Data records
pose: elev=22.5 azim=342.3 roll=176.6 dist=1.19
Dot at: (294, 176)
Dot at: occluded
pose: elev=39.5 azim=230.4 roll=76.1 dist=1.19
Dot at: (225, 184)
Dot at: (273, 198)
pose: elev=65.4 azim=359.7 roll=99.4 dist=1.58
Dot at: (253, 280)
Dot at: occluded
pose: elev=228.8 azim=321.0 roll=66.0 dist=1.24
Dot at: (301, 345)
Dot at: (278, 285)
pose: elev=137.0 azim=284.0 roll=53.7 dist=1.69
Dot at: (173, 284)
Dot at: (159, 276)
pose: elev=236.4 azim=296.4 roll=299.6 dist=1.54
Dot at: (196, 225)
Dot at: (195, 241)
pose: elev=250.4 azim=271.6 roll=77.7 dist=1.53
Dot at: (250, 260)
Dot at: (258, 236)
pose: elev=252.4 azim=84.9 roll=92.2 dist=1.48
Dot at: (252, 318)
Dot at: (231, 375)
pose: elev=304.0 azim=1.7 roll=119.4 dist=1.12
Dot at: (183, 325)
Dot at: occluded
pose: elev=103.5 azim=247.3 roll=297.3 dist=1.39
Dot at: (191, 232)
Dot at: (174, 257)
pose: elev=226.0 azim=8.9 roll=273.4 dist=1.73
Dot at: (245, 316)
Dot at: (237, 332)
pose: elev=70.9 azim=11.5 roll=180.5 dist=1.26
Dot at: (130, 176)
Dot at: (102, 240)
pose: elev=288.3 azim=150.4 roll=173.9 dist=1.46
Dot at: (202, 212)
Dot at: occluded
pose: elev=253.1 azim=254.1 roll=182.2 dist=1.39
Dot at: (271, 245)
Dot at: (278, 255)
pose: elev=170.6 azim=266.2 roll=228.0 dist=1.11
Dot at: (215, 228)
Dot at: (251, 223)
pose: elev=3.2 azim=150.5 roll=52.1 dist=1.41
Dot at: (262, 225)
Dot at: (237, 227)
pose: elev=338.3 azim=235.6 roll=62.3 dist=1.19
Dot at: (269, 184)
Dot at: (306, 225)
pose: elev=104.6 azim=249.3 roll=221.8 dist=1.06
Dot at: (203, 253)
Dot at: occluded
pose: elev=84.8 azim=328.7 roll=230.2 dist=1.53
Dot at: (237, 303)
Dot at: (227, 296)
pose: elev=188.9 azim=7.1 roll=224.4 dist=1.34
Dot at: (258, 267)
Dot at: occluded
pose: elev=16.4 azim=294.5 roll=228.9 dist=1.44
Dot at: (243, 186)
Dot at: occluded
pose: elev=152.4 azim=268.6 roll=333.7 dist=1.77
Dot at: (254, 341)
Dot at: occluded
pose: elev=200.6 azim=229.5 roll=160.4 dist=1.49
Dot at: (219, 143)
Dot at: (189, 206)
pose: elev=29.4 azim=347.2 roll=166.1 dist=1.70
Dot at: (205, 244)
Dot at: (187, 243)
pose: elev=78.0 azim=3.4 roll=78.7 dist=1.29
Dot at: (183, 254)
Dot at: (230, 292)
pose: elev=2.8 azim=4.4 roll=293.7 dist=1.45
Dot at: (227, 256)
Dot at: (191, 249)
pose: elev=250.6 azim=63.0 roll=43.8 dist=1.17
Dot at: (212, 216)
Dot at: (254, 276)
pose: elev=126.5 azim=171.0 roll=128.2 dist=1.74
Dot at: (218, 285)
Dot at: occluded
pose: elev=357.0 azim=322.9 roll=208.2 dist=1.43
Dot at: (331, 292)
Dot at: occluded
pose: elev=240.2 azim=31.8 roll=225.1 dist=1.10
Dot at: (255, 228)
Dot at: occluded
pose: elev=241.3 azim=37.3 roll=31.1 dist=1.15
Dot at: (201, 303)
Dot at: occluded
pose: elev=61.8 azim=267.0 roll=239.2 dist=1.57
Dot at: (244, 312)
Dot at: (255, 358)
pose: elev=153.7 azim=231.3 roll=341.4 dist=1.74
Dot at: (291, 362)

## JOB
Copy all of the lines above verbatim, keeping every character and the original order.

## RESULT BELOW
pose: elev=22.5 azim=342.3 roll=176.6 dist=1.19
Dot at: (294, 176)
Dot at: occluded
pose: elev=39.5 azim=230.4 roll=76.1 dist=1.19
Dot at: (225, 184)
Dot at: (273, 198)
pose: elev=65.4 azim=359.7 roll=99.4 dist=1.58
Dot at: (253, 280)
Dot at: occluded
pose: elev=228.8 azim=321.0 roll=66.0 dist=1.24
Dot at: (301, 345)
Dot at: (278, 285)
pose: elev=137.0 azim=284.0 roll=53.7 dist=1.69
Dot at: (173, 284)
Dot at: (159, 276)
pose: elev=236.4 azim=296.4 roll=299.6 dist=1.54
Dot at: (196, 225)
Dot at: (195, 241)
pose: elev=250.4 azim=271.6 roll=77.7 dist=1.53
Dot at: (250, 260)
Dot at: (258, 236)
pose: elev=252.4 azim=84.9 roll=92.2 dist=1.48
Dot at: (252, 318)
Dot at: (231, 375)
pose: elev=304.0 azim=1.7 roll=119.4 dist=1.12
Dot at: (183, 325)
Dot at: occluded
pose: elev=103.5 azim=247.3 roll=297.3 dist=1.39
Dot at: (191, 232)
Dot at: (174, 257)
pose: elev=226.0 azim=8.9 roll=273.4 dist=1.73
Dot at: (245, 316)
Dot at: (237, 332)
pose: elev=70.9 azim=11.5 roll=180.5 dist=1.26
Dot at: (130, 176)
Dot at: (102, 240)
pose: elev=288.3 azim=150.4 roll=173.9 dist=1.46
Dot at: (202, 212)
Dot at: occluded
pose: elev=253.1 azim=254.1 roll=182.2 dist=1.39
Dot at: (271, 245)
Dot at: (278, 255)
pose: elev=170.6 azim=266.2 roll=228.0 dist=1.11
Dot at: (215, 228)
Dot at: (251, 223)
pose: elev=3.2 azim=150.5 roll=52.1 dist=1.41
Dot at: (262, 225)
Dot at: (237, 227)
pose: elev=338.3 azim=235.6 roll=62.3 dist=1.19
Dot at: (269, 184)
Dot at: (306, 225)
pose: elev=104.6 azim=249.3 roll=221.8 dist=1.06
Dot at: (203, 253)
Dot at: occluded
pose: elev=84.8 azim=328.7 roll=230.2 dist=1.53
Dot at: (237, 303)
Dot at: (227, 296)
pose: elev=188.9 azim=7.1 roll=224.4 dist=1.34
Dot at: (258, 267)
Dot at: occluded
pose: elev=16.4 azim=294.5 roll=228.9 dist=1.44
Dot at: (243, 186)
Dot at: occluded
pose: elev=152.4 azim=268.6 roll=333.7 dist=1.77
Dot at: (254, 341)
Dot at: occluded
pose: elev=200.6 azim=229.5 roll=160.4 dist=1.49
Dot at: (219, 143)
Dot at: (189, 206)
pose: elev=29.4 azim=347.2 roll=166.1 dist=1.70
Dot at: (205, 244)
Dot at: (187, 243)
pose: elev=78.0 azim=3.4 roll=78.7 dist=1.29
Dot at: (183, 254)
Dot at: (230, 292)
pose: elev=2.8 azim=4.4 roll=293.7 dist=1.45
Dot at: (227, 256)
Dot at: (191, 249)
pose: elev=250.6 azim=63.0 roll=43.8 dist=1.17
Dot at: (212, 216)
Dot at: (254, 276)
pose: elev=126.5 azim=171.0 roll=128.2 dist=1.74
Dot at: (218, 285)
Dot at: occluded
pose: elev=357.0 azim=322.9 roll=208.2 dist=1.43
Dot at: (331, 292)
Dot at: occluded
pose: elev=240.2 azim=31.8 roll=225.1 dist=1.10
Dot at: (255, 228)
Dot at: occluded
pose: elev=241.3 azim=37.3 roll=31.1 dist=1.15
Dot at: (201, 303)
Dot at: occluded
pose: elev=61.8 azim=267.0 roll=239.2 dist=1.57
Dot at: (244, 312)
Dot at: (255, 358)
pose: elev=153.7 azim=231.3 roll=341.4 dist=1.74
Dot at: (291, 362)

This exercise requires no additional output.